I was sitting with my nephew a few weeks ago and discussing what I do for work, he is five and surprisingly very tech savvy. I was telling him about all the different solutions we offer for companies like Self-service Password Reset, Single Sign on, and Two-factor Authentication and he wanted to know more about each. Two-factor was a little too hard for him to wrap his brain around so we did not spend much time talking about that, but he was fascinated with single sign-on.
“Uncle Rob, what is single sign on?”
“Well it is kind of magical actually, you sign-in once and you can open a bunch of different things by just clicking on them.”
As I was explaining this to him I could not believe he was interested in learning more. Most five year old kids are more interested in hearing about firefighters or policemen, not in learning about the benefits of single sign-on and how it works.
“Uncle Rob, I like magic and computers. So is it a magic computer?”
“Not exactly, it is software like a video game. So you don’t need any special magic computer. The software is special though…”
“We have computers at school and we have to put in a password too.”
“My password is a chicken, a truck, and a red bird.”
“Cool, it is a picture password. Do you have to type your name in too?”
When I was in school there was one computer for the whole class and games on big floppy disks, oh the joys of 8-bit games! Now students use iPads, Chromebooks, and other devices in the classroom on a daily basis. This amazes me, but is a true sign of the advances in technology since the 1980’s and early 90’s. As our conversation progressed I grabbed my laptop and showed him single sign-on in action.
“Did you know that single sign on could do this? Watch the screen…” I said as I signed in and the cascading style sheets loaded with the lists of different application icons. He sat there and was a little puzzled at first, I think he expected some big flash or some sort of excitement because of my enthusiasm surrounding the topic.
“That’s it buddy. Wasn’t that cool?”
“I don’t get it.”
“Ok let me do it again.”
This time as I logged in I made a series of noises to make it more exciting for him which put a huge smile on his face. He was much more excited and I showed him how I could access all of the applications without having to log in again, I clicked from my email to my bank account and even eBay seamlessly. He thought this was really cool, which still kind of blew my mind.

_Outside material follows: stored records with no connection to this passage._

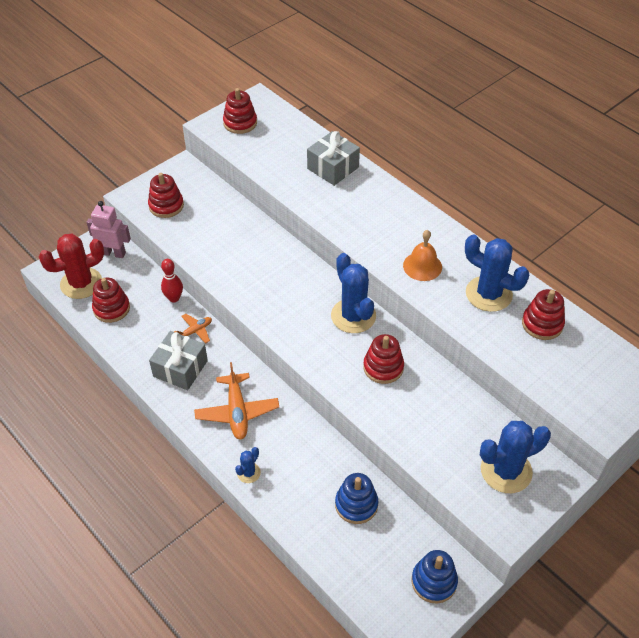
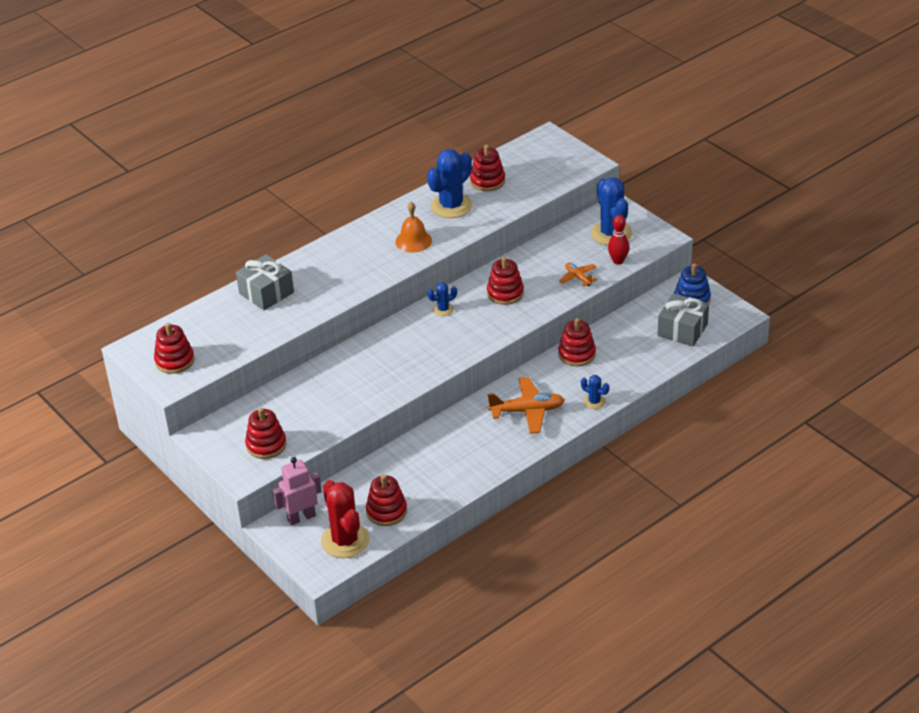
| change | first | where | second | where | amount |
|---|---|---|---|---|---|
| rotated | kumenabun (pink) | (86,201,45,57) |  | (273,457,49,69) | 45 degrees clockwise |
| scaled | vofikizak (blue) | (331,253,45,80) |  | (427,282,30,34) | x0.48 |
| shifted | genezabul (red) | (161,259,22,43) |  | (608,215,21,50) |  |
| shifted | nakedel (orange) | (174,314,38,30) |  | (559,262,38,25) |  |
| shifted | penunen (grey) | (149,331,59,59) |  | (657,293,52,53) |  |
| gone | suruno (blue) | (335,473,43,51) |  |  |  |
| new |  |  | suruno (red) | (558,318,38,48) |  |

This whole interaction made me think more about single sign on and how I tend to take it for granted. Like many things as we first experience as either a child or adult, the excitement can quickly fade as that experience becomes part of our lives.
Life without a single sign-on solution can be a real hassle, especially if you need to access multiple applications just to get your work done. Beyond the annoyance of having to log in so many times, you need to remember your user name and password for each application, which can be a whole other challenge in-and-of–itself. Typically a symptom of having too many user names and passwords is a couple of different scenarios, chronically week passwords and/or forgotten password leading to account lockouts. Both of these scenarios can be a headache for you, the IT professional.
The benefits of single sign-on are pretty verbose, yet so simple a five year old can understand and get excited about the basic functionality behind it. Now if my password were only as easy to remember as chicken, truck and red bird!